History of Discoveries
The ABO blood group system is widely credited to have been discovered by the Austrian scientist Karl Landsteiner, who found three different blood types in 1900; he was awarded the Nobel Prize in Physiology or Medicine in 1930 for his work. Due to inadequate communication at the time it was subsequently found that Czech serologist Jan Janský had independently pioneered the classification of human blood into four groups, but Landsteiner's independent discovery had been accepted by the scientific world while Janský remained in relative obscurity. Janský's classification is however still used in Russia and states of former USSR (see below). In America, Moss published his own (very similar) work in 1910.
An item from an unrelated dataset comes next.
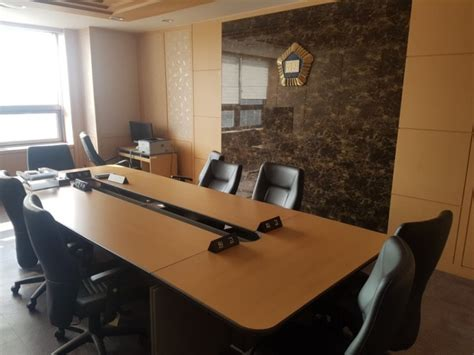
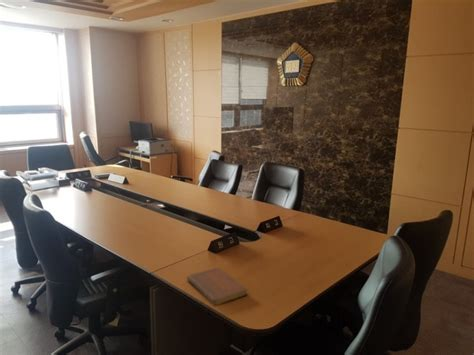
+ notebook [186,267,249,307]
Landsteiner described A, B, and O; Alfred von Decastello and Adriano Sturli discovered the fourth type, AB, in 1902. Ludwik Hirszfeld and E. von Dungern discovered the heritability of ABO blood groups in 1910–11, with Felix Bernstein demonstrating the correct blood group inheritance pattern of multiple alleles at one locus in 1924. Watkins and Morgan, in England, discovered that the ABO epitopes were conferred by sugars, to be specific, N-acetylgalactosamine for the A-type and galactose for the B-type. After much published literature claiming that the ABH substances were all attached to glycosphingolipids, Laine's group (1988) found that the band 3 protein expressed a long polylactosamine chain that contains the major portion of the ABH substances attached. Later, Yamamoto's group showed the precise glycosyl transferase set that confers the A, B and O epitopes.